Saved data entries:

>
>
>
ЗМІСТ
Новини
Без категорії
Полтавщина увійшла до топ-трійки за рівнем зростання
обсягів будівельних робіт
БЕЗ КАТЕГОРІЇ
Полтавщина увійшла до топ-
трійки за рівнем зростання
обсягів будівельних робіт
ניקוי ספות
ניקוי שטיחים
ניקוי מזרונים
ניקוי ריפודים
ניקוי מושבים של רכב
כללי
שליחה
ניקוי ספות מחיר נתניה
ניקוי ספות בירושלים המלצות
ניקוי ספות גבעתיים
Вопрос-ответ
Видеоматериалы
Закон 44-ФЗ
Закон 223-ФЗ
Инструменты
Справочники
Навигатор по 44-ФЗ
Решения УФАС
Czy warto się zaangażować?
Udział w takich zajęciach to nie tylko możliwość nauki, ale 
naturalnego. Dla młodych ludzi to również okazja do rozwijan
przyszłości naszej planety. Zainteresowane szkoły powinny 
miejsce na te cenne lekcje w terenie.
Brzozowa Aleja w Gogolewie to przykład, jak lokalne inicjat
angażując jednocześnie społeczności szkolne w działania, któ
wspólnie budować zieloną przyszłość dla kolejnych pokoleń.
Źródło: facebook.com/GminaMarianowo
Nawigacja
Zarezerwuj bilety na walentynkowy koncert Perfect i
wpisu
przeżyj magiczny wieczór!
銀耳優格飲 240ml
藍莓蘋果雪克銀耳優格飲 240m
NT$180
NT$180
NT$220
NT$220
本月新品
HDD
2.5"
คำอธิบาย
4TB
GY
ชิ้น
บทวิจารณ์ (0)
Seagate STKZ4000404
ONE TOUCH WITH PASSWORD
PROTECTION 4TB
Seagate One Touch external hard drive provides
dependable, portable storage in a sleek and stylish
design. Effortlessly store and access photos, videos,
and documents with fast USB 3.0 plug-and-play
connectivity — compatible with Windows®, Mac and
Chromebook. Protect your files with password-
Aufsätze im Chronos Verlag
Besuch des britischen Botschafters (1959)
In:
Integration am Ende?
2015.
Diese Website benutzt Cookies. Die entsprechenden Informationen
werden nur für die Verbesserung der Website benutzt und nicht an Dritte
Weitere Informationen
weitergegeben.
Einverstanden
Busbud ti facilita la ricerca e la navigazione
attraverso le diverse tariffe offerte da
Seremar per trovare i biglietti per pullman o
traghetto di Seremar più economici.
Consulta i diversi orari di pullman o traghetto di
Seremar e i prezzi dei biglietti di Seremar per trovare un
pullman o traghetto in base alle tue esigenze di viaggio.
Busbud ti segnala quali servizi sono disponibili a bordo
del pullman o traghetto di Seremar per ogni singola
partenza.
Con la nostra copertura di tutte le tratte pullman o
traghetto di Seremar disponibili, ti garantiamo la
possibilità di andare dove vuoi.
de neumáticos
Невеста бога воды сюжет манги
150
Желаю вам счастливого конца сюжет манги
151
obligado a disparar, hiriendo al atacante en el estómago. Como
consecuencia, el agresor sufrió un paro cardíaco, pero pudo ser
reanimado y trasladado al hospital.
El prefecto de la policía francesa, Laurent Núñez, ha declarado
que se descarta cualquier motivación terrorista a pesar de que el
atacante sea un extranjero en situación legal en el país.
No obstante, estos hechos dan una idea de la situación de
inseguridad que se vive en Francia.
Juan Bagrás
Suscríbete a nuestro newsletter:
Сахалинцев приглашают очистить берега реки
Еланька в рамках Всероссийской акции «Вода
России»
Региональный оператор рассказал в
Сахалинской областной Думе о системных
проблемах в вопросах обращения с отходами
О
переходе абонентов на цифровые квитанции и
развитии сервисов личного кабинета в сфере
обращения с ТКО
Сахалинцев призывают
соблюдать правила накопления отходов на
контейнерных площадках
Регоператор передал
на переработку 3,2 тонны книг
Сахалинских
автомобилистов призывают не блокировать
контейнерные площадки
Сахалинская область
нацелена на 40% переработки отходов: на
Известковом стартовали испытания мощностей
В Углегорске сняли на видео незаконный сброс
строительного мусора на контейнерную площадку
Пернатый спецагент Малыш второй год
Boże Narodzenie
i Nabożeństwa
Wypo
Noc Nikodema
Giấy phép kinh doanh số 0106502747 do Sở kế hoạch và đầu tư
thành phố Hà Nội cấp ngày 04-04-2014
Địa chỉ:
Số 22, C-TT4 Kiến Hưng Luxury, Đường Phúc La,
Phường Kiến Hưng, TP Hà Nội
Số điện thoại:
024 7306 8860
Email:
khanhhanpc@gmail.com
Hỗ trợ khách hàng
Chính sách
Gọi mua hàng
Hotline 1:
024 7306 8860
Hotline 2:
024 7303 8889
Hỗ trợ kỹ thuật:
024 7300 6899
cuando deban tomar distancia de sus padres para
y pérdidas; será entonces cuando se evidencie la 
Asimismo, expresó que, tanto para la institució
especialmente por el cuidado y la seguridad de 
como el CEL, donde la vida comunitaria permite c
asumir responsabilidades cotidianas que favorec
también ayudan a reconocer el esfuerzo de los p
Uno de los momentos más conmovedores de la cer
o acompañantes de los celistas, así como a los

> _TASK OBJECTIVE_
Having output the line that contains "Einverstanden", stop. Every line before it, back to the first line of the data, must be reproduced exactly.

> _EXERCISE OUTPUT_
>
>
>
ЗМІСТ
Новини
Без категорії
Полтавщина увійшла до топ-трійки за рівнем зростання
обсягів будівельних робіт
БЕЗ КАТЕГОРІЇ
Полтавщина увійшла до топ-
трійки за рівнем зростання
обсягів будівельних робіт
ניקוי ספות
ניקוי שטיחים
ניקוי מזרונים
ניקוי ריפודים
ניקוי מושבים של רכב
כללי
שליחה
ניקוי ספות מחיר נתניה
ניקוי ספות בירושלים המלצות
ניקוי ספות גבעתיים
Вопрос-ответ
Видеоматериалы
Закон 44-ФЗ
Закон 223-ФЗ
Инструменты
Справочники
Навигатор по 44-ФЗ
Решения УФАС
Czy warto się zaangażować?
Udział w takich zajęciach to nie tylko możliwość nauki, ale 
naturalnego. Dla młodych ludzi to również okazja do rozwijan
przyszłości naszej planety. Zainteresowane szkoły powinny 
miejsce na te cenne lekcje w terenie.
Brzozowa Aleja w Gogolewie to przykład, jak lokalne inicjat
angażując jednocześnie społeczności szkolne w działania, któ
wspólnie budować zieloną przyszłość dla kolejnych pokoleń.
Źródło: facebook.com/GminaMarianowo
Nawigacja
Zarezerwuj bilety na walentynkowy koncert Perfect i
wpisu
przeżyj magiczny wieczór!
銀耳優格飲 240ml
藍莓蘋果雪克銀耳優格飲 240m
NT$180
NT$180
NT$220
NT$220
本月新品
HDD
2.5"
คำอธิบาย
4TB
GY
ชิ้น
บทวิจารณ์ (0)
Seagate STKZ4000404
ONE TOUCH WITH PASSWORD
PROTECTION 4TB
Seagate One Touch external hard drive provides
dependable, portable storage in a sleek and stylish
design. Effortlessly store and access photos, videos,
and documents with fast USB 3.0 plug-and-play
connectivity — compatible with Windows®, Mac and
Chromebook. Protect your files with password-
Aufsätze im Chronos Verlag
Besuch des britischen Botschafters (1959)
In:
Integration am Ende?
2015.
Diese Website benutzt Cookies. Die entsprechenden Informationen
werden nur für die Verbesserung der Website benutzt und nicht an Dritte
Weitere Informationen
weitergegeben.
Einverstanden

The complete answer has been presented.